Lin Shao NUS
时间： 2022-12-01 14:00-2022-12-01 15:00
地点：Tencent Meeting ID: 772-848-7233 (https://meeting.tencent.com/p/7728487233)
Model-based reinforcement learning (MBRL) is widely recognized with the potential to be significantly more sample efficient than model-free reinforcement learning. How an accurate model can be developed automatically and efficiently from raw sensory inputs (such as images), especially for complex environments and tasks, is a challenging problem that hinders the broad application of MBRL in the real world. Recent developments in differentiable physics-based simulation and rendering provide a potential direction. In this talk, I will introduce a learning framework called SAGCI that leverages differentiable physics simulation to model the environment. It takes raw point clouds as inputs and produces an initial model represented as a Unified Robot Description Format (URDF) file, which is loaded into the simulation. The robot then utilizes interactive perception to online verify and modify the model. We propose a model-based learning algorithm combining object-centric and robot-centric stages to produce policies to accomplish manipulation tasks. Next, I will present a sensing-aware model-based reinforcement learning system called SAM-RL, combining differentiable physics simulation and rendering. SAM-RL automatically updates the model by comparing the rendered images with real raw images and produces the policy efficiently. With the sensing-aware learning pipeline, SAM-RL allows a robot to select an informative viewpoint to monitor the task process. We apply our framework to real-world experiments for accomplishing three manipulation tasks: robotic assembly, tool manipulation, and deformable object manipulation. I will close this talk by discussing the lessons learned and interesting open questions that remain.

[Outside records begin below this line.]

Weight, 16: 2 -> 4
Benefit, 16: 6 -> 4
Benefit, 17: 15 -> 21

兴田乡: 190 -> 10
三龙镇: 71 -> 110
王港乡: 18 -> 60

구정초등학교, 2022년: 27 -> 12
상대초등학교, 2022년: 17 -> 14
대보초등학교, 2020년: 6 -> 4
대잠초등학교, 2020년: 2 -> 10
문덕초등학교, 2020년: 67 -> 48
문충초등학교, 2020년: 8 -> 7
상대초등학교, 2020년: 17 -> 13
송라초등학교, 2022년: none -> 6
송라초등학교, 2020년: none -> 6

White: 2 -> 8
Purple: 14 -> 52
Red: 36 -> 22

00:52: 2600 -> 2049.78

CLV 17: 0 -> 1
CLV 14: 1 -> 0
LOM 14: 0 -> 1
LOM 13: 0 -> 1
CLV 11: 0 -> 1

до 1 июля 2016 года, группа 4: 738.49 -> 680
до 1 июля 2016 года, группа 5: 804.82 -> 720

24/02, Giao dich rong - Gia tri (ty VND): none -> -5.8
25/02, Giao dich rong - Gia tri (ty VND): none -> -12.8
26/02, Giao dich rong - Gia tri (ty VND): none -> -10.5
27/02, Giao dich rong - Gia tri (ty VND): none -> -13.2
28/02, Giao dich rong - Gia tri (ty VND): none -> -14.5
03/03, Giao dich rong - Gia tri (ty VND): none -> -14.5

Lin Shao is an Assistant Professor in the Department of Computer Science at the National University of Singapore (NUS), School of Computing. His research interests lie at the intersection of Robotics and Artificial Intelligence. His long-term goal is to build general-purpose robotic systems that intelligently perform a diverse range of tasks in a large variety of environments in the physical world. Specifically, his group is interested in developing algorithms and systems to provide robots with the abilities of perception and manipulation. He is a co-chair of the Technical Committee on Robot Learning in the IEEE Robotics and Automation Society. Previously, he received his Ph.D. at Stanford University and his B.S. at Nanjing University.